A new Australian study finds that the visual hallucinations sometimes experienced by patients with macular degeneration (MD) may be linked to abnormally heightened activity in the visual cortex of the brain.

Macular degeneration is a retinal eye disease that causes progressive deterioration of the central region of the retina, leading to visual loss in the center of one’s field of vision, while peripheral vision usually remains unaffected. MD is a leading cause of legal blindness in people over the age of 40.

Curiously, many MD patients go on to develop a condition known as Charles Bonnet Syndrome, in which they experience hallucinations as the brain adjusts to significant vision loss. These hallucinations can manifest as simple geometric patterns or much more complex scenes involving animals, people and places.

Why some MD patients experience hallucinations while others do not has remained unclear, but it has been suggested that the activity levels, or excitability, of certain visual regions of the brain may play a role.

In the new study, a research team from The University of Queensland’s Brain Institute and the School of Psychology stimulated the peripheral visual fields of study participants and found that individuals with hallucinations do indeed show significantly heightened activity in particular parts of their visual system.
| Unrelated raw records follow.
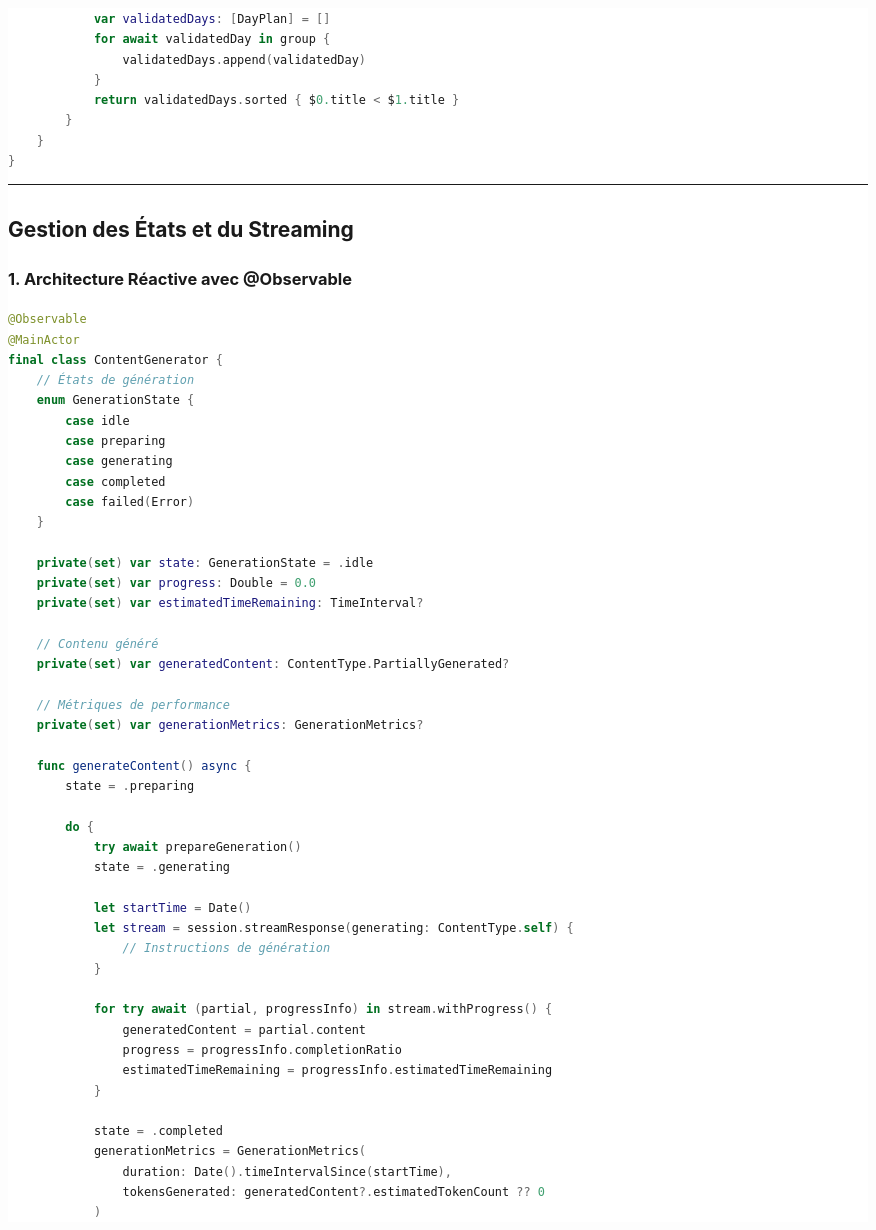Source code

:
 ```swift
            var validatedDays: [DayPlan] = []
            for await validatedDay in group {
                validatedDays.append(validatedDay)
            }
            return validatedDays.sorted { $0.title < $1.title }
        }
    }
}
```

---

## Gestion des États et du Streaming

### 1. Architecture Réactive avec @Observable

```swift
@Observable
@MainActor
final class ContentGenerator {
    // États de génération
    enum GenerationState {
        case idle
        case preparing
        case generating
        case completed
        case failed(Error)
    }

    private(set) var state: GenerationState = .idle
    private(set) var progress: Double = 0.0
    private(set) var estimatedTimeRemaining: TimeInterval?

    // Contenu généré
    private(set) var generatedContent: ContentType.PartiallyGenerated?

    // Métriques de performance
    private(set) var generationMetrics: GenerationMetrics?

    func generateContent() async {
        state = .preparing

        do {
            try await prepareGeneration()
            state = .generating

            let startTime = Date()
            let stream = session.streamResponse(generating: ContentType.self) {
                // Instructions de génération
            }

            for try await (partial, progressInfo) in stream.withProgress() {
                generatedContent = partial.content
                progress = progressInfo.completionRatio
                estimatedTimeRemaining = progressInfo.estimatedTimeRemaining
            }

            state = .completed
            generationMetrics = GenerationMetrics(
                duration: Date().timeIntervalSince(startTime),
                tokensGenerated: generatedContent?.estimatedTokenCount ?? 0
            )

```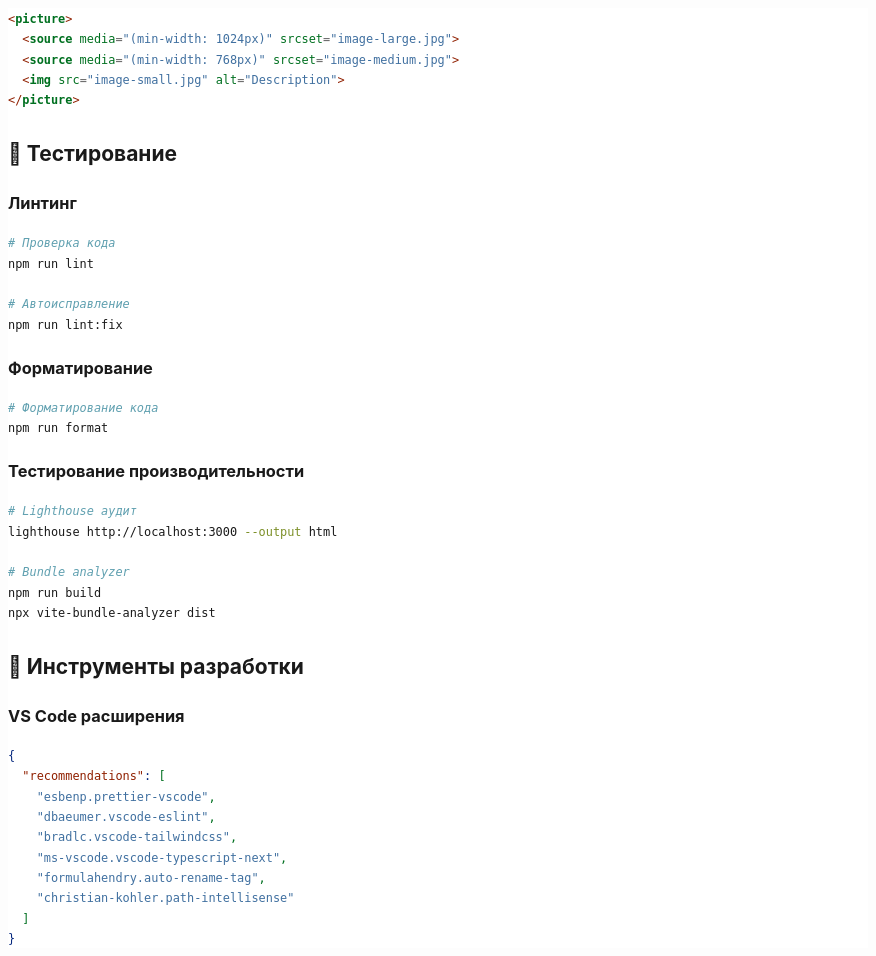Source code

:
 ```html
<picture>
  <source media="(min-width: 1024px)" srcset="image-large.jpg">
  <source media="(min-width: 768px)" srcset="image-medium.jpg">
  <img src="image-small.jpg" alt="Description">
</picture>
```

## 🧪 Тестирование

### Линтинг

```bash
# Проверка кода
npm run lint

# Автоисправление
npm run lint:fix
```

### Форматирование

```bash
# Форматирование кода
npm run format
```

### Тестирование производительности

```bash
# Lighthouse аудит
lighthouse http://localhost:3000 --output html

# Bundle analyzer
npm run build
npx vite-bundle-analyzer dist
```

## 🔧 Инструменты разработки

### VS Code расширения

```json
{
  "recommendations": [
    "esbenp.prettier-vscode",
    "dbaeumer.vscode-eslint",
    "bradlc.vscode-tailwindcss",
    "ms-vscode.vscode-typescript-next",
    "formulahendry.auto-rename-tag",
    "christian-kohler.path-intellisense"
  ]
}
```
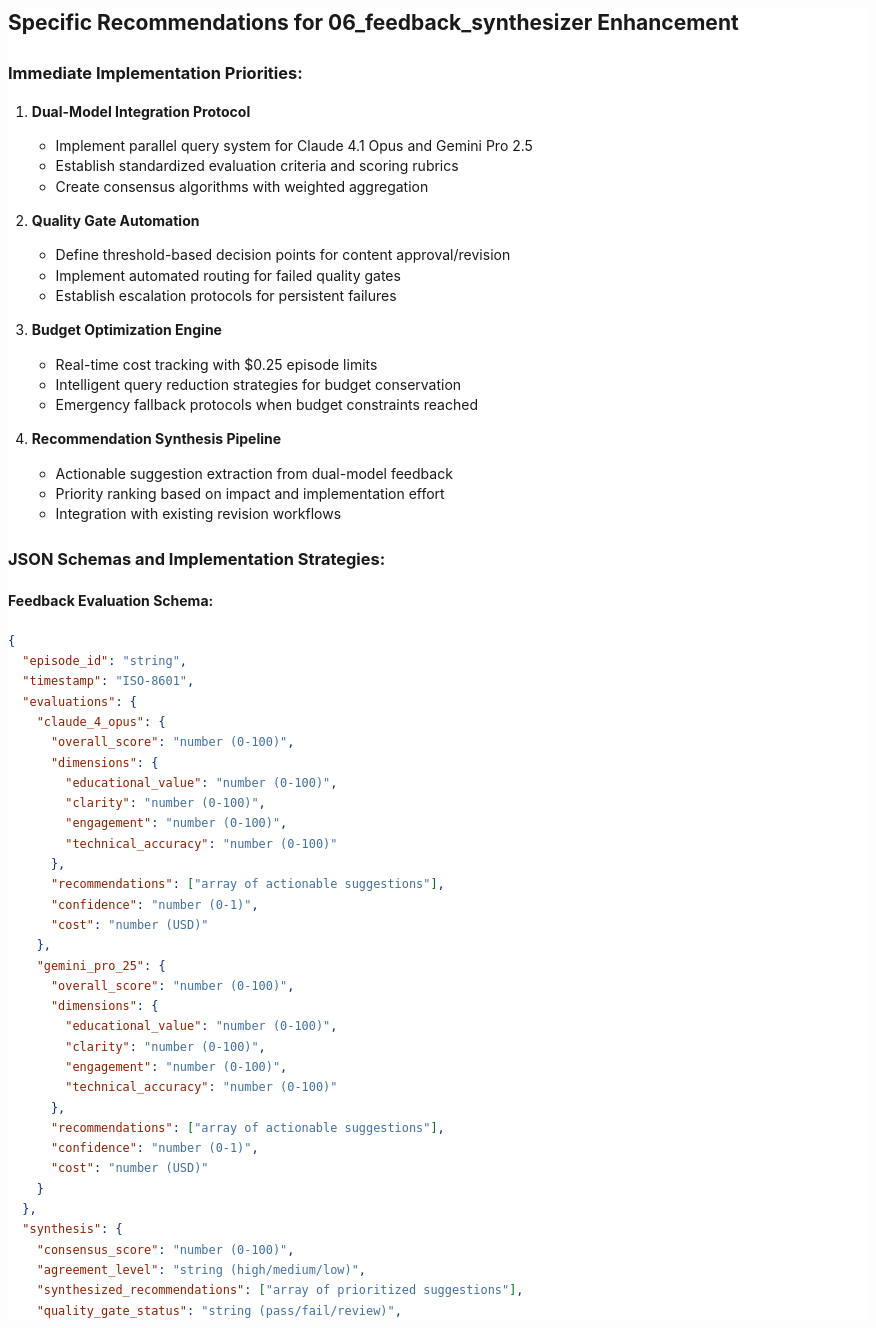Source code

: 
## Specific Recommendations for 06_feedback_synthesizer Enhancement

### Immediate Implementation Priorities:

1. **Dual-Model Integration Protocol**
   - Implement parallel query system for Claude 4.1 Opus and Gemini Pro 2.5
   - Establish standardized evaluation criteria and scoring rubrics
   - Create consensus algorithms with weighted aggregation

2. **Quality Gate Automation**
   - Define threshold-based decision points for content approval/revision
   - Implement automated routing for failed quality gates
   - Establish escalation protocols for persistent failures

3. **Budget Optimization Engine**
   - Real-time cost tracking with $0.25 episode limits
   - Intelligent query reduction strategies for budget conservation
   - Emergency fallback protocols when budget constraints reached

4. **Recommendation Synthesis Pipeline**
   - Actionable suggestion extraction from dual-model feedback
   - Priority ranking based on impact and implementation effort
   - Integration with existing revision workflows

### JSON Schemas and Implementation Strategies:

#### Feedback Evaluation Schema:
```json
{
  "episode_id": "string",
  "timestamp": "ISO-8601",
  "evaluations": {
    "claude_4_opus": {
      "overall_score": "number (0-100)",
      "dimensions": {
        "educational_value": "number (0-100)",
        "clarity": "number (0-100)",
        "engagement": "number (0-100)",
        "technical_accuracy": "number (0-100)"
      },
      "recommendations": ["array of actionable suggestions"],
      "confidence": "number (0-1)",
      "cost": "number (USD)"
    },
    "gemini_pro_25": {
      "overall_score": "number (0-100)",
      "dimensions": {
        "educational_value": "number (0-100)",
        "clarity": "number (0-100)",
        "engagement": "number (0-100)",
        "technical_accuracy": "number (0-100)"
      },
      "recommendations": ["array of actionable suggestions"],
      "confidence": "number (0-1)",
      "cost": "number (USD)"
    }
  },
  "synthesis": {
    "consensus_score": "number (0-100)",
    "agreement_level": "string (high/medium/low)",
    "synthesized_recommendations": ["array of prioritized suggestions"],
    "quality_gate_status": "string (pass/fail/review)",
```
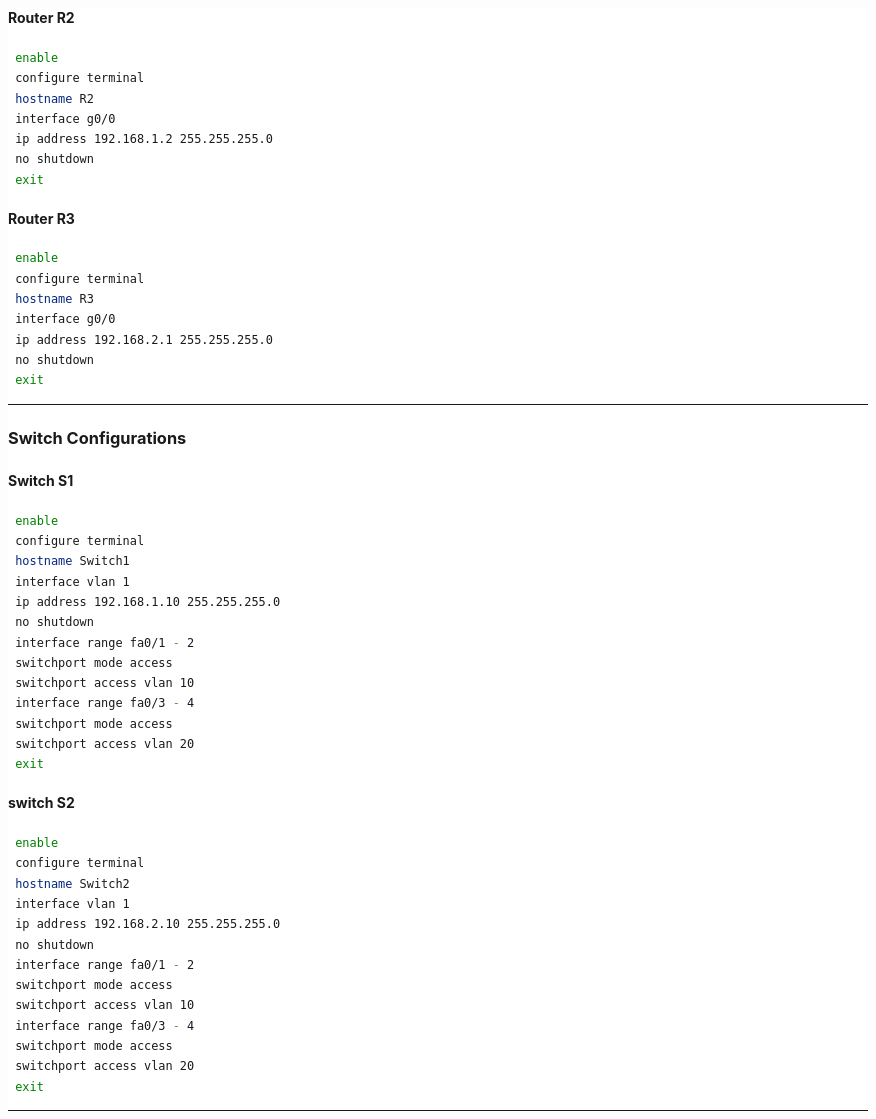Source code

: #### Router R2
```bash
 enable
 configure terminal
 hostname R2
 interface g0/0
 ip address 192.168.1.2 255.255.255.0
 no shutdown
 exit
```

#### Router R3
```bash
 enable
 configure terminal
 hostname R3
 interface g0/0
 ip address 192.168.2.1 255.255.255.0
 no shutdown
 exit
```

---

### Switch Configurations
#### Switch S1
```bash
 enable
 configure terminal
 hostname Switch1
 interface vlan 1
 ip address 192.168.1.10 255.255.255.0
 no shutdown
 interface range fa0/1 - 2
 switchport mode access
 switchport access vlan 10
 interface range fa0/3 - 4
 switchport mode access
 switchport access vlan 20
 exit
```

#### switch S2
```bash
 enable
 configure terminal
 hostname Switch2
 interface vlan 1
 ip address 192.168.2.10 255.255.255.0
 no shutdown
 interface range fa0/1 - 2
 switchport mode access
 switchport access vlan 10
 interface range fa0/3 - 4
 switchport mode access
 switchport access vlan 20
 exit
```

---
The researchers used electroencephalography (EEG) to measure brain electrical activity in three groups: a group with macular degeneration and Charles Bonnet hallucinations, a group with macular degeneration and no hallucinations, and a control group of visually-healthy elderly people.

The participants were asked to look at letters appearing on the screen in their periphery while the researchers flashed checkerboards at unique frequencies on the screen. The checkerboards produced unusual oscillations in visual areas of the brain that could be measured using mathematical techniques.

“The main finding is that when we drive activity in the visual system of people with macular degeneration who report experiencing hallucinations, there is a huge visual response compared with participants who have the same visual loss but don’t have the hallucinations,” said first author Dr. David Painter.

Painter noted that while MD patients who experience hallucinations demonstrated visual hyperexcitability, the translation of this hyperexcitability into hallucinations was not automatic and is dependent on external triggers which are still not known.

“During the testing, none of our participants experienced hallucinations, so it’s not that heightened excitability of the brain produces hallucinations — it’s some other factor,” Painter said.

“Sometimes people have these hallucinations when they’re in periods of low sensory stimulation, such as in low-light or periods of inactivity, but for others it can be triggered by things such as car rides or television — it varies for the individual.”

“What our results say is that the brains of those reporting hallucinations are more excitable, but it still remains unclear how that excitability is then translated into hallucinations — that’s a question for future research.”

The findings could help reduce misdiagnosis of hallucinations in people with MD.

“When people get older and they start having these unusual experiences, they are often worried that something is wrong with them, such as dementia or something similar, so they tend to not report the hallucinations for fear they may be treated differently,” Painter said.

“Doctors sometimes don’t recognise the disease either, and therefore can give people inappropriate medication; but our method potentially allows us to detect people who might have Charles Bonnet Syndrome by looking at their brain excitability in response to flickering stimuli.”

The findings are published in the journal Current Biology.

Source: University of Queensland